Living microorganisms (Penicillium roqueforti and Penicillium candidum) are used, and their living conditions with regard to temperature, pH and available nutrients will largely determine how they grow, which is sometimes unpredictable. They will die if the temperature exceeds 35ºC, so they must be stored in the freezer.
INGREDIENTS (to serve 4)
1 litre water
20 gr quicklime
4 kg lactose (65%)
6 litres water
Penicillium roqueforti solution:
400 ml milk
1 gr starter
Penicillium candidum solution:
150 ml milk
3 gr starter
Apples cooked in lime solution
Sugar, 60% of the weight of the oranges
6 gr cardamom
6 gr pink pepper
2 gr star anise
10 gr juniper berries
1 gr cloves
4 fermented apples
40 gr marmalade
Apples: Peel, and shape slightly if necessary. Prepare a quicklime solution by dissolving the lime in the water. Submerge the apples and leave for 3 hours. Remove from the solution and rinse in cold water.

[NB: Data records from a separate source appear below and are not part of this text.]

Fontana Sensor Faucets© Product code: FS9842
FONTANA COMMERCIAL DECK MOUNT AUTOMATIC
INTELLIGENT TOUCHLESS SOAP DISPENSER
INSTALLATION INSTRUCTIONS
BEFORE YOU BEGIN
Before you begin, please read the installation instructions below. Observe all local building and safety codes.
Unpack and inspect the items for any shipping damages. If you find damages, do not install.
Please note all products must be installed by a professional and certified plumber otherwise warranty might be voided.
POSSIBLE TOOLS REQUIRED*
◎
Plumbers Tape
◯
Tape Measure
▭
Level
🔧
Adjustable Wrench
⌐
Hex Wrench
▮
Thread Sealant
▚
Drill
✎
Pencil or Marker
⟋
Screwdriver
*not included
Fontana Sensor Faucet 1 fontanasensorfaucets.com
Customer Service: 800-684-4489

Prepare a syrup with the water and lactose. Cook the apples in the syrup for 30 to 40 minutes over a gentle heat so that they do not burst, until soft inside. Remove from the heat and leave to cool in the syrup. They must not be overcooked or they will lose their shape. Make a hole at the base of the apples and remove the flesh, leaving only the skin formed by the lime. Set aside.

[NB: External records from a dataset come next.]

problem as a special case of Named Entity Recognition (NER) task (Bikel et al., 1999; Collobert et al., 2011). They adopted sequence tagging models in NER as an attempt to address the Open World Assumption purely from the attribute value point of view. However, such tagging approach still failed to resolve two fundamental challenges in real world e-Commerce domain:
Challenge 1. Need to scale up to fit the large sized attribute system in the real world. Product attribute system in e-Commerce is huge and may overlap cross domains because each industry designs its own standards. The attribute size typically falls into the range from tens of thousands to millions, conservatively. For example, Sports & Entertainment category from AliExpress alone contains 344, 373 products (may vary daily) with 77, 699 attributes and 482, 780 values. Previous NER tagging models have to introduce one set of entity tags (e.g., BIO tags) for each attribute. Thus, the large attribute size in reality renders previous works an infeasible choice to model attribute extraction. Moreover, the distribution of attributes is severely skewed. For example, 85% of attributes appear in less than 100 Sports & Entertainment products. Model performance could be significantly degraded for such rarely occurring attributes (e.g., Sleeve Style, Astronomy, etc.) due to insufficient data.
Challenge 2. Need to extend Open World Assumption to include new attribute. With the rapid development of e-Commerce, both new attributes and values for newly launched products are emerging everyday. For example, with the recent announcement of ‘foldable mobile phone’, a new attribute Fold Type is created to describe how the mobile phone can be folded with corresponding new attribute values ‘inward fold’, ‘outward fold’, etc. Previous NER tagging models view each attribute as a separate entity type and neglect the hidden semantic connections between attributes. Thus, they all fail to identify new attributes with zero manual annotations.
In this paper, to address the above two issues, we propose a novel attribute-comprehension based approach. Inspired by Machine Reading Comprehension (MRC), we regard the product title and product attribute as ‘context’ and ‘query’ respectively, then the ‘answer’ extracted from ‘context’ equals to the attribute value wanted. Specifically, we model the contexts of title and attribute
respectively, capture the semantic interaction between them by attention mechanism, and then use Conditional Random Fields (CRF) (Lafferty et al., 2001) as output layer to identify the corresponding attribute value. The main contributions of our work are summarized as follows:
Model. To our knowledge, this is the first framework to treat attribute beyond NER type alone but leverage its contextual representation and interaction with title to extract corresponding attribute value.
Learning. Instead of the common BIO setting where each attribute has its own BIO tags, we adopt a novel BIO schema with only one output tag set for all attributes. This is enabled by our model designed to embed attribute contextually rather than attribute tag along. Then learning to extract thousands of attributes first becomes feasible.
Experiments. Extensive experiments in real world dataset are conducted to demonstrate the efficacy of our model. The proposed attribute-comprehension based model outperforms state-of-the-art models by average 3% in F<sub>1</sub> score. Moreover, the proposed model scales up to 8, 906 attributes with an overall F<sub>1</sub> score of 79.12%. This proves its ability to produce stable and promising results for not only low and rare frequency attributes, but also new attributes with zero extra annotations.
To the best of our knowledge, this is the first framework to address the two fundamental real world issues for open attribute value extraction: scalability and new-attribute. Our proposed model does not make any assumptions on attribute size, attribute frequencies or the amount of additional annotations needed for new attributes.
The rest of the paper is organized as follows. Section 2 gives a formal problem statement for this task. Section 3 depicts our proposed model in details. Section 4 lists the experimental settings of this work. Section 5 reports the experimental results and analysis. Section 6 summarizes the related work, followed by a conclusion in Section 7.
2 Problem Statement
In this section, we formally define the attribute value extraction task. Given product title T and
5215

Penicillium roqueforti solution: Dissolve the penicillium in the milk.
Penicillium candidum solution: Dissolve the penicillium in the milk.
Inoculation: Submerge the apples in the penicillium roqueforti solution and transfer to a pan together with two napkins to soak up any surplus liquid.
Brush the apples with the penicillium candidum solution, using a disinfected brush. Transfer to a new pan with a clean napkin.
Leave to ferment for 3 days or approximately 72 hours at room temperature (23-30ºC) or in a hot closet, until they turn blue and white.
Marmalade: Peel the oranges down to the flesh. Lightly press the segments to squeeze out some of the juice. Transfer to a pan and add 60% of their weight in sugar plus the spices. Cook over a high heat until the liquid evaporates, then cook slowly until the sugar caramelises a little and the texture of jam is obtained. Blend to make a thin marmalade.
Fill the fermented apples with the marmalade, taking care to not leave any traces on the fungus.